Campground hosts have volunteered at ND Parks and Recreation Department State Parks for several years says Fort Stevenson State Park Manager Chad Trautman.
Fort Stevenson has taken its volunteer VIP program to the next level with volunteers playing a valuable role assisting with the park’s array of special events: Whether it’s placing luminaries or taking photos of a February nighttime “Full Moon Hike,” greeting hikers on the June National Trails Day hike, or helping park vehicles at one of North Dakota’s premier fishing events, the North Dakota Governor’s Cup in July, the opportunity is there for someone to contribute to an event’s success.
The park formalized “job descriptions” of the role volunteers play at each event in 2021, Trautman described, to help match a volunteer’s interest and strengths with the task. For example, people who enjoy meeting, visiting, and working with people often volunteer as event greeters and program assistants.
Others preferring to put their hands to work can volunteer with facility maintenance such as basic grounds care or facility repairs. People with a love of nature can maintain and monitor bluebird nest boxes, help collect native plant and grass seeds, dig in the dirt with landscaping projects or take nature and wildlife photos.

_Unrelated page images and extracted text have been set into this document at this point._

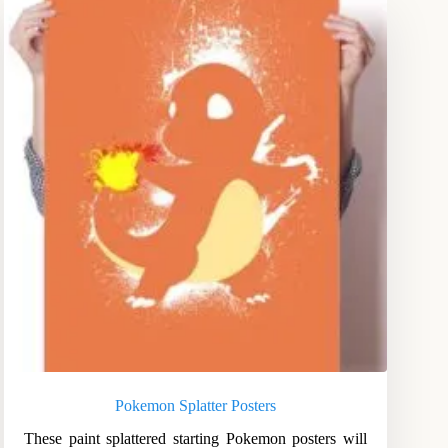
Pokemon Splatter Posters
These paint splattered starting Pokemon posters will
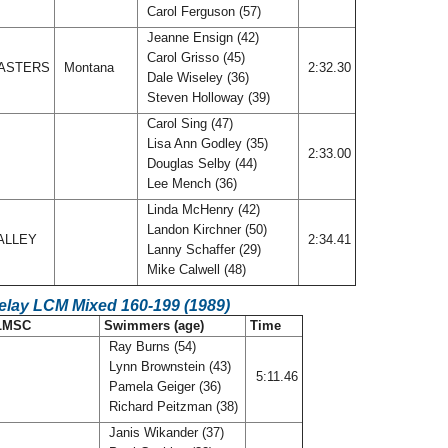
Carol Ferguson (57)
Jeanne Ensign (42)
Carol Grisso (45)
ASTERS
Montana
2:32.30
Dale Wiseley (36)
Steven Holloway (39)
Carol Sing (47)
Lisa Ann Godley (35)
2:33.00
Douglas Selby (44)
Lee Mench (36)
Linda McHenry (42)
Landon Kirchner (50)
ALLEY
2:34.41
Lanny Schaffer (29)
Mike Calwell (48)
elay LCM Mixed 160-199 (1989)
LMSC
Swimmers (age)
Time
Ray Burns (54)
Lynn Brownstein (43)
5:11.46
Pamela Geiger (36)
Richard Peitzman (38)
Janis Wikander (37)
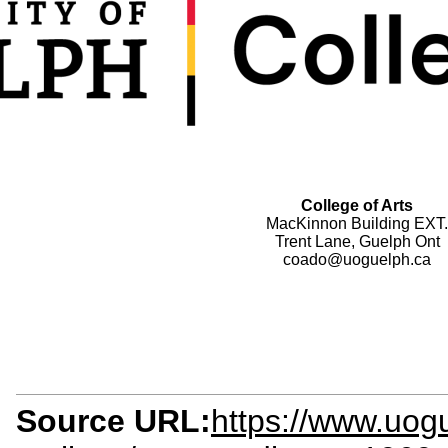
College of Arts
MacKinnon Building EXT.
Trent Lane, Guelph Ont
coado@uoguelph.ca
Source URL:
https://www.uog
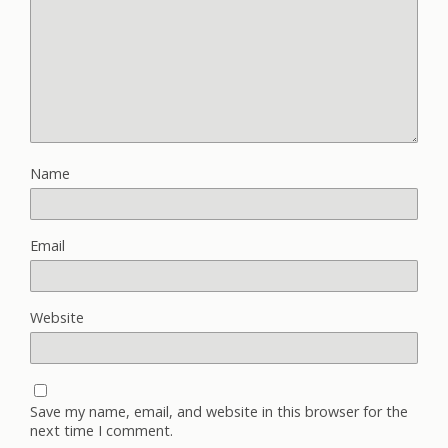
Name
Email
Website
Save my name, email, and website in this browser for the
next time I comment.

And folks with a flair for history and education can assist staff interpreters with campfire programs. A retired nurse volunteered to help maintain the park’s hiking and interpretive trails while camping at Fort Stevenson in 2021, Trautman added.
The number of volunteers for each event varies. While only one or two volunteers can be a valuable asset for the Feb. 19 Full Moon Hike, Trautman said at least six volunteers would be beneficial for the Jan. 22 Flakes of Fury Fat Tire Bike Race – whether it’s helping with registration or keeping race time. “Maple Sugaring Day (April 9), we could use a lot [of volunteers] – maybe up to 10 people,” he suggested.
Expanding the park’s volunteer program and defining volunteer duties grew from interested people visiting the park and asking if there were ways they could assist. The program began in 2020, with the park refining it last year to better match volunteers with their interests.